EXERCISE GOAL: Starting at the line that contains "X151130000Y-111760000D02*", reproduce only the lines through the end of the data, exactly, including both the first and the last; skip the pictures.
++++++
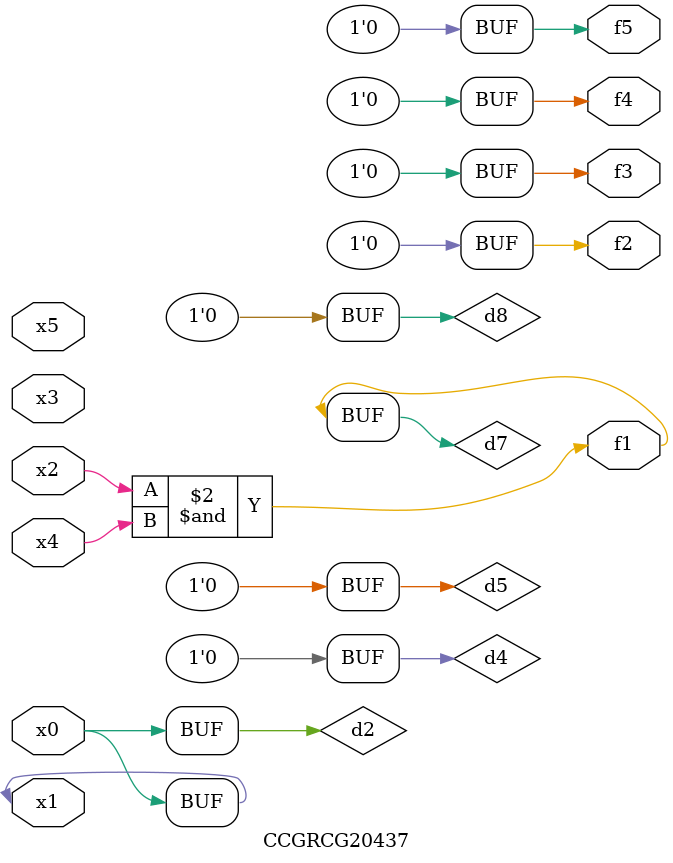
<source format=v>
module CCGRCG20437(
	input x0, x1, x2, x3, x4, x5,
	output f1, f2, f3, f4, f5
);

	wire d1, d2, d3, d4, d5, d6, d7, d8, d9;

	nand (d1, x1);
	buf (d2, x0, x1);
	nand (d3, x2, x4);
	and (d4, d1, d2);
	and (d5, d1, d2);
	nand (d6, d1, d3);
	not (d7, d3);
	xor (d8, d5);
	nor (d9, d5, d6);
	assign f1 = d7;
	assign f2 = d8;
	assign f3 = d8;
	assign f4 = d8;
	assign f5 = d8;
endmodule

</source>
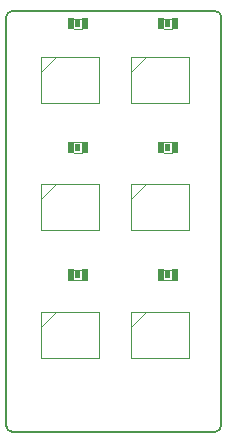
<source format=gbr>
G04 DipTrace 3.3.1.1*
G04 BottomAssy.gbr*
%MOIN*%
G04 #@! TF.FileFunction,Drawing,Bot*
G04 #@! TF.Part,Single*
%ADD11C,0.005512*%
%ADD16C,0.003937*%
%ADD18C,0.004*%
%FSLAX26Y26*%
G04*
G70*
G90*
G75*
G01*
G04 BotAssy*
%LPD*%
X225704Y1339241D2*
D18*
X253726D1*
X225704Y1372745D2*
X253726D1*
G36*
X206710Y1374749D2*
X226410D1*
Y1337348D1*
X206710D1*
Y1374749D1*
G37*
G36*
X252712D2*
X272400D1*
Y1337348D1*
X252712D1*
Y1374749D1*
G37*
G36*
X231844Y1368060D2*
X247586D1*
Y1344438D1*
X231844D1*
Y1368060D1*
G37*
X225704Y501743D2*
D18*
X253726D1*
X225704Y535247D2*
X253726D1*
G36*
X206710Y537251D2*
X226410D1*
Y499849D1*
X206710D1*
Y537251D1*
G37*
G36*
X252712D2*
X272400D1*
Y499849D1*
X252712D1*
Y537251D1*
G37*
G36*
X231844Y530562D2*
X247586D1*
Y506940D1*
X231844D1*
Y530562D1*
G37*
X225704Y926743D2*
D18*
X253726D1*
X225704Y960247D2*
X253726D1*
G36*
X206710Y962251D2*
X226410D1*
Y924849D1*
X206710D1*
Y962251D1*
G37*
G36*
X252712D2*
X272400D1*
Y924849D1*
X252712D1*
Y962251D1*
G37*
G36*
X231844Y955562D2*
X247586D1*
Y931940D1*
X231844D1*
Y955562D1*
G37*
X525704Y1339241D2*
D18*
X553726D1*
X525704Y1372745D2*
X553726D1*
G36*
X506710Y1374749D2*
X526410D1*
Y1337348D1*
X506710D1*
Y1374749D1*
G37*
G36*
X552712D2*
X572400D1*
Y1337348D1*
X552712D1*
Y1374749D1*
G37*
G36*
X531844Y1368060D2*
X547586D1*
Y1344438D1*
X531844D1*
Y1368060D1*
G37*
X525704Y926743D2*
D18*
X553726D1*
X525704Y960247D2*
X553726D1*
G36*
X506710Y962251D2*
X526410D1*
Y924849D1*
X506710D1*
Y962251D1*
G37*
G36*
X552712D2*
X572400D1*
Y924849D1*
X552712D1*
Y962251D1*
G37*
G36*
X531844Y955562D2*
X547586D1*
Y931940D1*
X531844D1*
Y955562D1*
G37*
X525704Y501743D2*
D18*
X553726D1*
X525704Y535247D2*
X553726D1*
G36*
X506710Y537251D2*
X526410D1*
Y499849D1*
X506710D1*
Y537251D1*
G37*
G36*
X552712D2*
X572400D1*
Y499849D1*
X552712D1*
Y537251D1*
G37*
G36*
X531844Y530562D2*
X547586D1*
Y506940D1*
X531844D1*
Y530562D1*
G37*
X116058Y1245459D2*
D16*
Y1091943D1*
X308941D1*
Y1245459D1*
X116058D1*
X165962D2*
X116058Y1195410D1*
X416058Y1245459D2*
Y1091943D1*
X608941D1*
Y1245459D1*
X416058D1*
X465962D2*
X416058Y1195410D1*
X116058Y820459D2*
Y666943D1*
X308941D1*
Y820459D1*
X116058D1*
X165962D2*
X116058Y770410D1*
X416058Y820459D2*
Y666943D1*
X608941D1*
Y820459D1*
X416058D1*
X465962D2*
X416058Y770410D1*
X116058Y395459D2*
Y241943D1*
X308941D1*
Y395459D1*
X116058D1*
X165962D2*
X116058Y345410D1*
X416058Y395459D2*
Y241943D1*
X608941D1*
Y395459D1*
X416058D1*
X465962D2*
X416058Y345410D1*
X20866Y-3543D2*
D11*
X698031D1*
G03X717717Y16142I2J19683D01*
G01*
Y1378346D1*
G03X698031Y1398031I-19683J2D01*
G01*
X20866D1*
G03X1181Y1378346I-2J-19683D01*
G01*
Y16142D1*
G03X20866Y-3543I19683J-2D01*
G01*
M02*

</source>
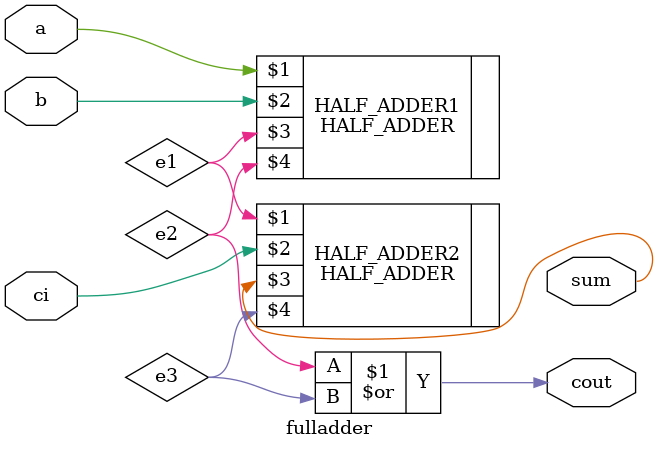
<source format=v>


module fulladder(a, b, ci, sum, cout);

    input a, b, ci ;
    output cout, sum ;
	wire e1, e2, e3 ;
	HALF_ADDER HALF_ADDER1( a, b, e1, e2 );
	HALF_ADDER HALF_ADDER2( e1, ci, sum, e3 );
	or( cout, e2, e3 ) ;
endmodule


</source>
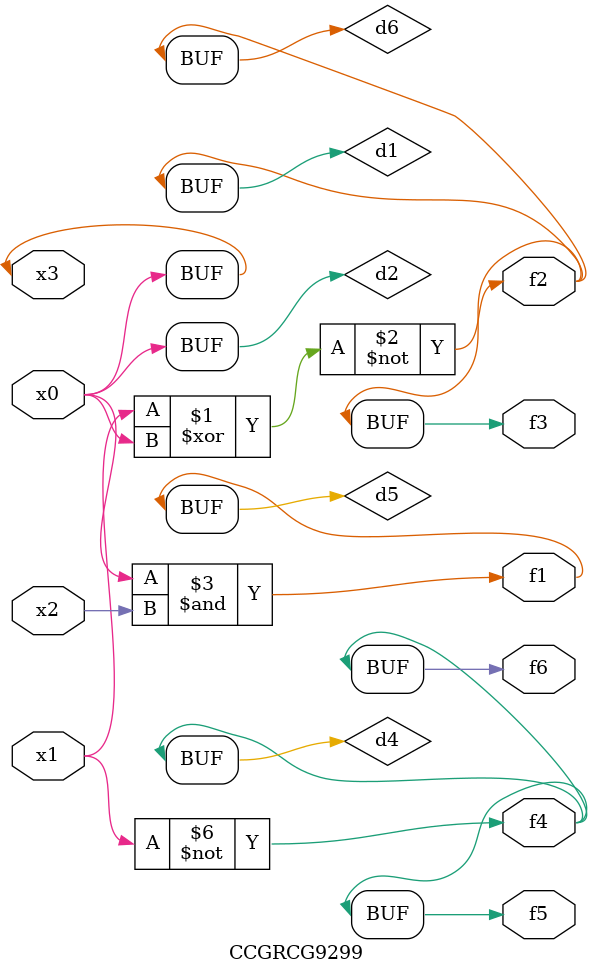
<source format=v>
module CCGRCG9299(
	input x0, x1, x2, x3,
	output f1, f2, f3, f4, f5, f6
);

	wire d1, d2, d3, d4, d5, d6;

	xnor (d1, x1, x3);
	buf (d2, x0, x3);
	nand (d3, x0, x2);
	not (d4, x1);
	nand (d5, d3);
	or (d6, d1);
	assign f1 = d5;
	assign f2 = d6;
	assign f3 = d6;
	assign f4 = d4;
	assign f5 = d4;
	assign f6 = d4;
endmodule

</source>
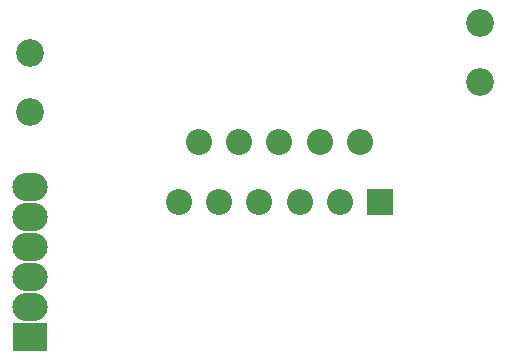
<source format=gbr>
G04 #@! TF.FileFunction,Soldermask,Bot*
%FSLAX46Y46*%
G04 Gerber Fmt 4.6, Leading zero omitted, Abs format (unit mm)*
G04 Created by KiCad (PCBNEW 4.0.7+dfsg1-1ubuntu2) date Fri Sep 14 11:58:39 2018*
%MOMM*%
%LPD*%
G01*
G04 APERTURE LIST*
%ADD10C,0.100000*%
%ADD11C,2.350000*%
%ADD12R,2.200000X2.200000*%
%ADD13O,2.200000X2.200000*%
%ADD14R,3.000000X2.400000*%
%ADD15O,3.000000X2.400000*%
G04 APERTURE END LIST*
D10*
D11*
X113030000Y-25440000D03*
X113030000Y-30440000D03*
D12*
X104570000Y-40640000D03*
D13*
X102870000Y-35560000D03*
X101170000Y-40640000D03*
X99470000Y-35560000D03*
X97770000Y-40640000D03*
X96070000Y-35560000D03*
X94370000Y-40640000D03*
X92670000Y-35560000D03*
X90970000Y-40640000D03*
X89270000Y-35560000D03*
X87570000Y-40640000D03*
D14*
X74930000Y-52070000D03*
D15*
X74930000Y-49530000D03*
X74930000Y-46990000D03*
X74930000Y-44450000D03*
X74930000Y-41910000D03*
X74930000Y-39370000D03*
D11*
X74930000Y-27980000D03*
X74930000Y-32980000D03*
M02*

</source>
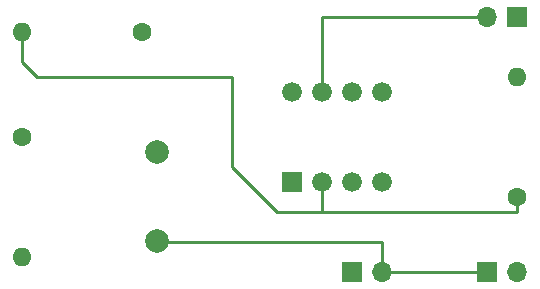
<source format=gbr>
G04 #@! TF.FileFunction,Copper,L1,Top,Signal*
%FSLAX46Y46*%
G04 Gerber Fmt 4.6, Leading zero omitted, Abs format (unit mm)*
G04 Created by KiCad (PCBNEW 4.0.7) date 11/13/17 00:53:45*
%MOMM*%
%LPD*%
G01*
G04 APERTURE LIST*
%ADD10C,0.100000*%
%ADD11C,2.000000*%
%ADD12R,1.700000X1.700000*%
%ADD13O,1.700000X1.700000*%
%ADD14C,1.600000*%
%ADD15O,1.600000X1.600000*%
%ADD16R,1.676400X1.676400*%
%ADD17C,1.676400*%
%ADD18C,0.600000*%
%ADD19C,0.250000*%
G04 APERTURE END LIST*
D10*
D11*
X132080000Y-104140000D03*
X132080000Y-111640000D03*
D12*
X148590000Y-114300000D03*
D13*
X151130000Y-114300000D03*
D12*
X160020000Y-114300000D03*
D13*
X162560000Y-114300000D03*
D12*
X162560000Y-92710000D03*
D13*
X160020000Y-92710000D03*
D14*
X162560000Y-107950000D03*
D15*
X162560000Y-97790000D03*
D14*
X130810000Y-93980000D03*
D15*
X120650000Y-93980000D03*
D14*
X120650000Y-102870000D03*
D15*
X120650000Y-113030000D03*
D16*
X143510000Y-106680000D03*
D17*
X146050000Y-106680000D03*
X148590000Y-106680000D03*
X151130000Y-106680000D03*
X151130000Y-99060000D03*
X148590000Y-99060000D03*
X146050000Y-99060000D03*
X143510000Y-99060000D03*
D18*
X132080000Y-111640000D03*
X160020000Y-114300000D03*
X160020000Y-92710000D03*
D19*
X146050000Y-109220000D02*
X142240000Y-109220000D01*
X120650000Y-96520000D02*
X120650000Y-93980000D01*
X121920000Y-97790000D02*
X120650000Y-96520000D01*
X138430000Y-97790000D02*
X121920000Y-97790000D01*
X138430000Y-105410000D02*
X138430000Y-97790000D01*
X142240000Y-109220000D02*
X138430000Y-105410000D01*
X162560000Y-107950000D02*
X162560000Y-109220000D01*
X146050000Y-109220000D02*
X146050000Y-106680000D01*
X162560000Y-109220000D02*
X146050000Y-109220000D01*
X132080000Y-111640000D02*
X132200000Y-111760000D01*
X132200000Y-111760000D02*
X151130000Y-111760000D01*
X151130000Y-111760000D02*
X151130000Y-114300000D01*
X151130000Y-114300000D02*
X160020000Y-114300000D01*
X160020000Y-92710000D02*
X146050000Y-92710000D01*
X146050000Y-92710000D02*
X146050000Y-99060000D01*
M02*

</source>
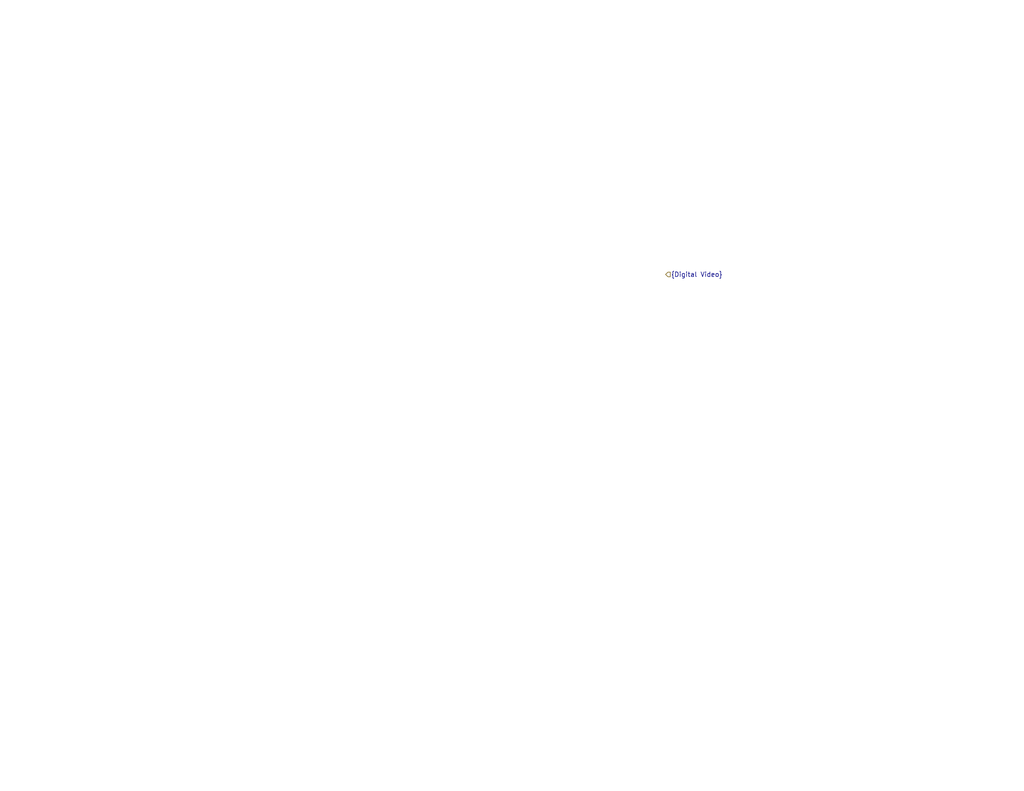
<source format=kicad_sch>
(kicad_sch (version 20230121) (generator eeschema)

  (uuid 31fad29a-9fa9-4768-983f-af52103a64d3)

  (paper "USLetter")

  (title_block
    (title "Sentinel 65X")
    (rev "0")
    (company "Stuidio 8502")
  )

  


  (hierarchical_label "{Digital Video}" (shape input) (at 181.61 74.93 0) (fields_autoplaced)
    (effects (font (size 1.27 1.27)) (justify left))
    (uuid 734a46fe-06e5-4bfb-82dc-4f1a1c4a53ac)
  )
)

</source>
++++++
SOLUTION TO THIS PROBLEM:
X151130000Y-111760000D02*
X151130000Y-114300000D01*
X151130000Y-114300000D02*
X160020000Y-114300000D01*
X160020000Y-92710000D02*
X146050000Y-92710000D01*
X146050000Y-92710000D02*
X146050000Y-99060000D01*
M02*

</source>
<source format=kicad_sch>
(kicad_sch (version 20230121) (generator eeschema)

  (uuid 31fad29a-9fa9-4768-983f-af52103a64d3)

  (paper "USLetter")

  (title_block
    (title "Sentinel 65X")
    (rev "0")
    (company "Stuidio 8502")
  )

  


  (hierarchical_label "{Digital Video}" (shape input) (at 181.61 74.93 0) (fields_autoplaced)
    (effects (font (size 1.27 1.27)) (justify left))
    (uuid 734a46fe-06e5-4bfb-82dc-4f1a1c4a53ac)
  )
)

</source>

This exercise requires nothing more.